Dalam Kubernetes, Jobs digunakan untuk menjalankan tugas satu kali, sedangkan CronJobs digunakan untuk menjalankan tugas terjadwal. Jobs dan CronJobs cocok untuk beban kerja yang dijalankan sesuai permintaan, seperti tugas pemrosesan batch dan pekerjaan pemrosesan data.

  • Job membuat satu atau lebih pod untuk menjalankan tugas. Ketika tugas selesai, pod yang dibuat oleh Job secara otomatis dihentikan. Jobs cocok untuk tugas satu kali seperti tugas pemrosesan data dan tugas pencadangan data.

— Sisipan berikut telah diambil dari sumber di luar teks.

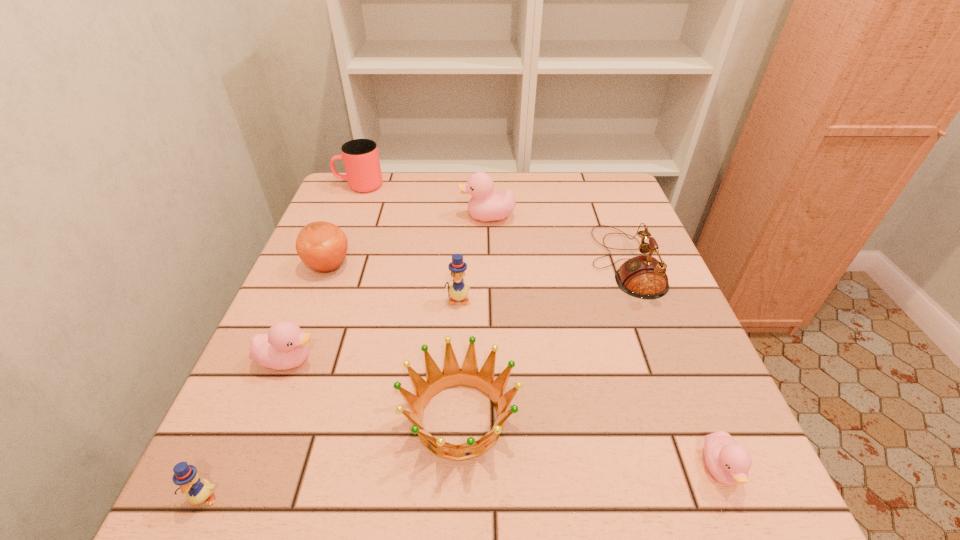
Locate an element on the screen. The image size is (960, 540). free space at the near right corner of the desktop is located at coordinates (699, 488).

At what (x,y) coordinates should I click in order to perform the action: click on vacant area that lies between the golden crown and the pink telephone. Please return your answer as a coordinate pair (x, y). Looking at the image, I should click on (542, 340).

Find the location of `vacant point located between the smaller yellow duckling and the golden crown`. vacant point located between the smaller yellow duckling and the golden crown is located at coordinates (332, 457).

The height and width of the screenshot is (540, 960). I want to click on free space between the pink telephone and the cup, so click(492, 224).

Locate an element on the screen. vacant point located between the crown and the smaller yellow duckling is located at coordinates (332, 457).

Where is `vacant space that's between the farthest duckling and the left yellow duckling`? The image size is (960, 540). vacant space that's between the farthest duckling and the left yellow duckling is located at coordinates (346, 357).

You are a GUI agent. You are given a task and a screenshot of the screen. Output one action in this format:
    pyautogui.click(x=<x>, y=<y>)
    Task: Click on the free space between the golden crown and the leftmost pink duckling
    The image size is (960, 540).
    Given the screenshot: What is the action you would take?
    pyautogui.click(x=374, y=389)

Identify the location of empty space between the biggest pink duckling and the smaller yellow duckling. The width and height of the screenshot is (960, 540). coord(346,357).

This screenshot has height=540, width=960. What are the coordinates of `free spot between the golden crown and the second farthest duckling` in the screenshot? It's located at (459, 359).

The height and width of the screenshot is (540, 960). Identify the location of vacant area that lies between the crown and the right yellow duckling. (459, 359).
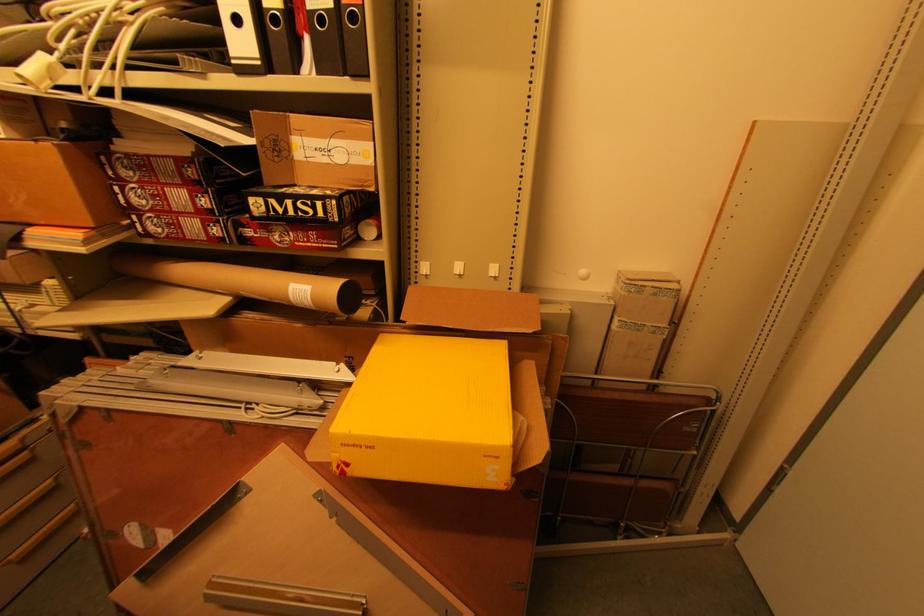
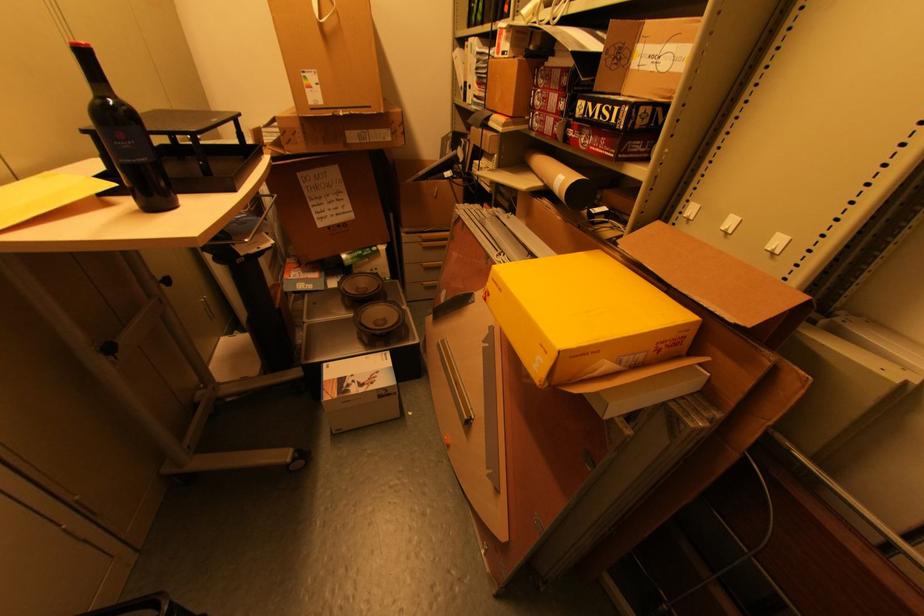
Locate, in the second image, the point that corresponds to point (493, 331) in the first image.

(688, 294)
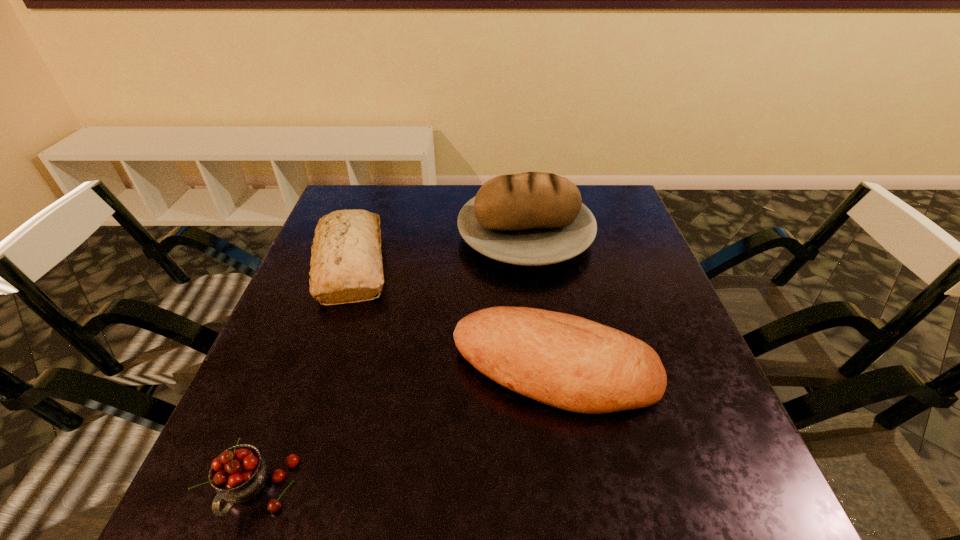
Point out which bread is positioned as the nearest to the third farthest object. Please provide its 2D coordinates. Your answer should be formatted as a tuple, i.e. [(x, y)], where the tuple contains the x and y coordinates of a point satisfying the conditions above.

[(533, 218)]

Locate an element on the screen. free space that satisfies the following two spatial constraints: 1. on the back side of the tallest bread; 2. on the right side of the leftmost bread is located at coordinates (362, 235).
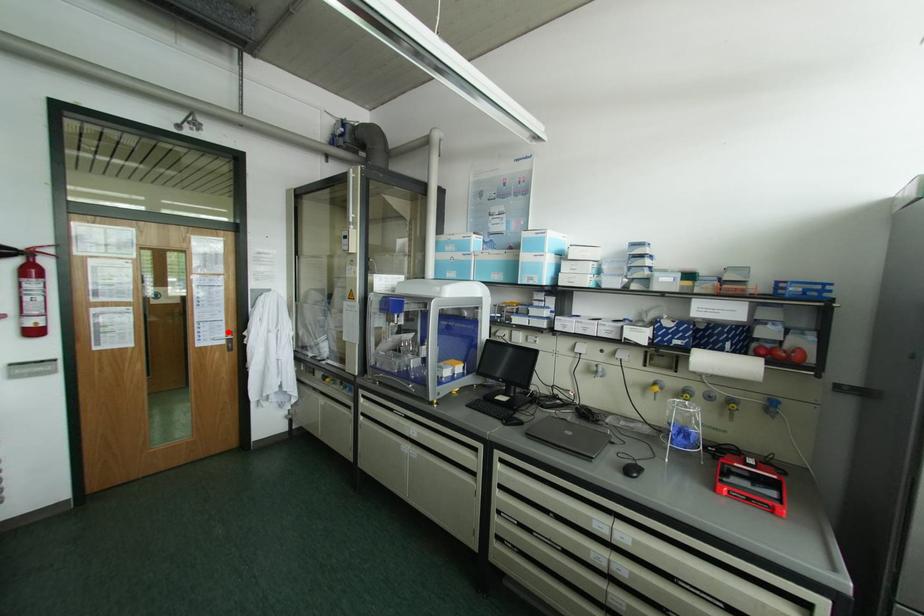
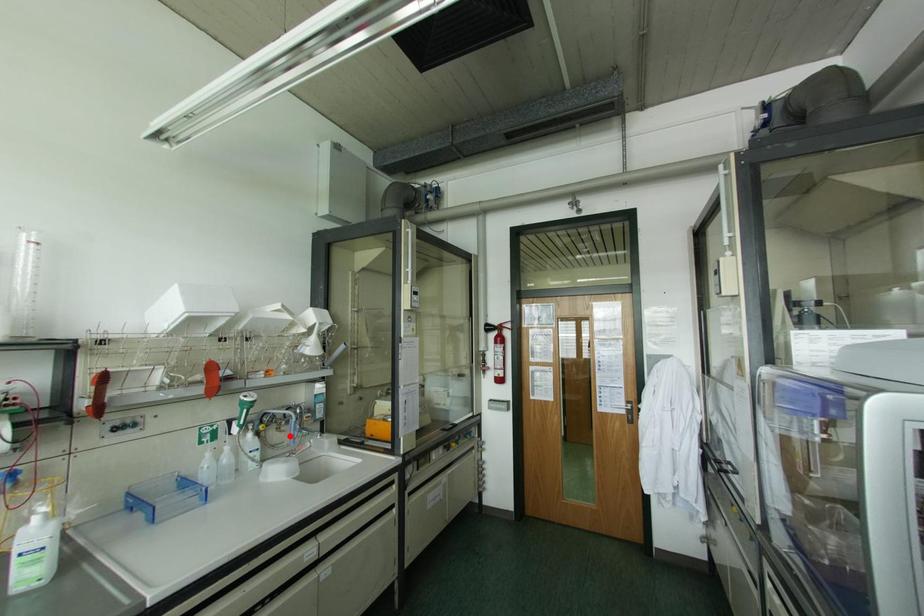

  • CronJob membuat Jobs berdasarkan jadwal yang ditentukan oleh ekspresi cron. Ekspresi cron mendukung kombinasi menit, jam, hari, minggu, dan bulan. CronJobs cocok untuk tugas periodik seperti tugas pencadangan basis data terjadwal dan tugas penghapusan log terjadwal.

Kelola beban kerja

Anda dapat mengelola beban kerja di kluster ACK dengan memanggil operasi API, menggunakan alat baris perintah kubectl, atau menggunakan konsol ACK. Anda dapat menggunakan metode-metode ini untuk menyebarkan, memantau, dan menskalakan aplikasi Anda secara efisien.

Gunakan Konsol ACK

Anda dapat menggunakan konsol ACK untuk membuat, mengelola, dan memantau beban kerja secara efisien, nyaman, dan visual. Topik berikut menjelaskan cara mengelola berbagai jenis beban kerja di konsol ACK:

Gunakan kubectl

Anda dapat memperoleh file kubeconfig kluster dan menggunakan kubectl untuk terhubung ke kluster. Kemudian, Anda dapat mengelola kluster berdasarkan kebutuhan bisnis Anda. Misalnya, Anda dapat menyebarkan aplikasi, mengelola sumber daya, dan memantau kluster.

API

Anda dapat membuat, memperbarui, menghapus, dan memantau beban kerja dengan memanggil operasi API. Untuk informasi lebih lanjut, lihat Gunakan API Kubernetes.

FAQ

Jika Anda mengalami masalah saat menggunakan beban kerja, lihat FAQ tentang beban kerja untuk solusi.